With Government announcing that it is preparing to issue a production licence to ExxonMobil shortly, local companies have upped the pressure on Government to ensure that the critical component of local input is mandated when operations start in 2020.
Already, on June 16, at the Pegasus Hotel, Kingston, a key forum has been arranged by the Guyana Oil and Gas Association Inc., to talk about the necessity of involving local content.
The advocacy body, which was established last year, has engaged prominent law lecturer, Alicia Elias-Roberts, of the University of the West Indies, Trinidad campus, to make presentations to the stakeholders. It is expected to attract high interest.
The event will come at a time when the debate is underway about the role to be played by businesses in the oil operations.
The public presentation by the Trinidad official will center on “The Development and Implementation of Local Content in the Energy Sector”.
It will also come at a time when a large delegation from oil-rich Trinidad and Tobago was set to arrive this past weekend to meet with Government, with the aim of benefitting from the off-shore oil operation, that is to be located about 100 miles from the shores of Guyana.
Trinidad is facing difficult times with its oil industry, following a hurting drop in world prices in the last few years.

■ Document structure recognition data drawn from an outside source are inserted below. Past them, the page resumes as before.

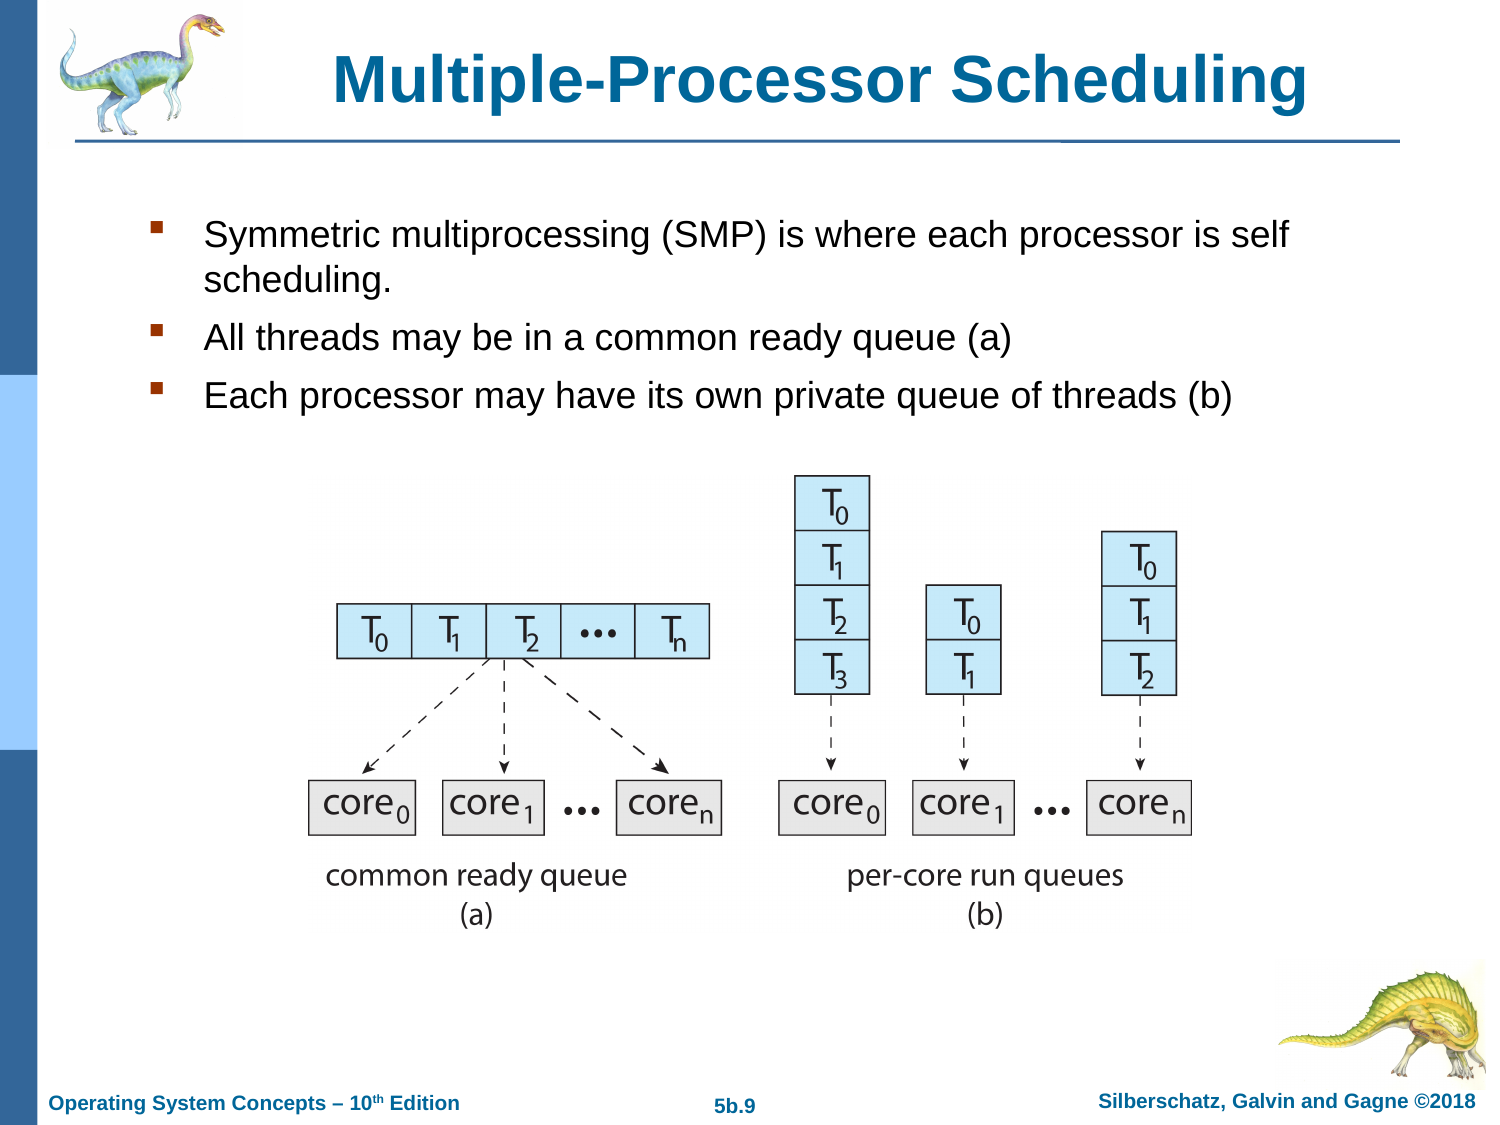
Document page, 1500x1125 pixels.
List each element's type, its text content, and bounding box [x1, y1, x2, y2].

picture [1275, 959, 1486, 1090]
picture [308, 475, 1192, 934]
list Symmetric multiprocessing (SMP) is where each processor is self scheduling. All threads may be in a common ready queue (a) Each processor may have its own private queue of threads (b) [132, 202, 1400, 946]
title Multiple-Processor Scheduling [146, 28, 1497, 124]
picture [46, 0, 243, 149]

A foothold in Guyana is being seen as a boon to their recent dismal performance with PetroTrin, a state-owned refinery which is facing tough times.

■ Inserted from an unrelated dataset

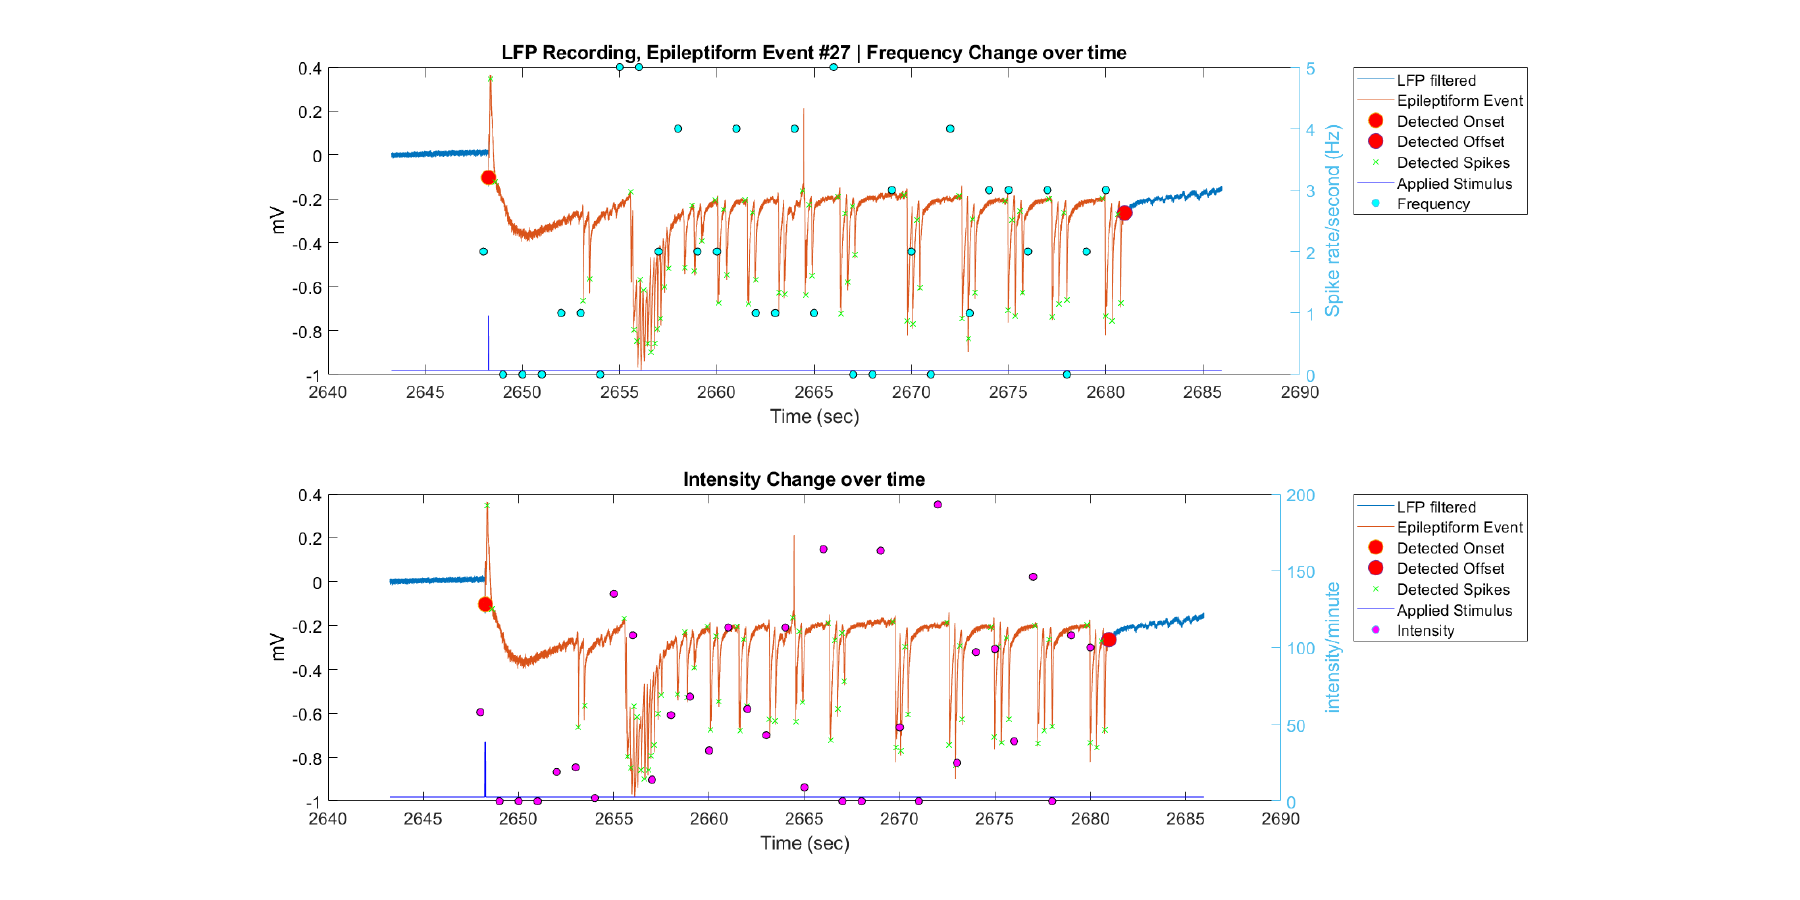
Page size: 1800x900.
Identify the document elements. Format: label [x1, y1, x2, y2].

picture [126, 0, 1674, 900]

Companies there, involved in logistical and other support services, have been looking to diversify.
Already, Trinidad has offered to help refine the oil from Guyana.
The Government of Guyana has been plugging local content as an integral part of its negotiations with ExxonMobil, but it has not said openly how much this would be.
While Guyana has little experience in oil, a large number of its businesses have been engaged in the logistical business, especially in the gold mining sector.
Many of them have built up assets including specialized heavy duty equipment.
A number of businesses, including from the mining, banking and shipping sector, have made proposals to Government to build an on-shore facility at Crab Island, East Bank Berbice.
That area has been advertised by the administration as a proposed site that will offer on-shore services and other support critical to the operations of the floating operations that ExxonMobil has announced that it will build. The value of that investment is tagged at US$500M and would have been coming from a mix of local businesses, government and other investors in what has been described as a public/private partnership arrangement.
In the last few days, with the announcement of a production licence, a number of local companies have been urging that the administration make local content a top priority in the licensing stage of the oil operations.
Government has already said that it is working on a local content policy.
“It should be recognized that with the Trinidad downturn- the government must guard against us being swamped by any foreign companies. The whole idea is that we have to have local businesses benefitting because the specialized services that Exxon will be needing will not see many Guyanese on board the rig,” a local spokesman of a major company said yesterday.
Many of the companies are unwilling to speak on record as they have submitted proposals to government for the on-shore site, among other things.
“Guyanese companies don’t want handouts. But we do have resources and plenty of workers who have experience in logistics. We have technical help that we are tapping into. In the entire scheme of things, this is where Guyana should insist on heading…more local input. That is all we asking. We are building capacity and we are more than willing to have Exxon work with us to make it happen.”
Exxon has drilled a number of wells and have confirmed that the find is significant, with more than 1.4B barrels of high quality in the concession area.
The US exploration company has moved ahead to order equipment and issue contracts for the 2020 start.
Guyana is to receive a two percent royalty and split the proceeds 50/50. but after Exxon would have deducted expenses and its investments.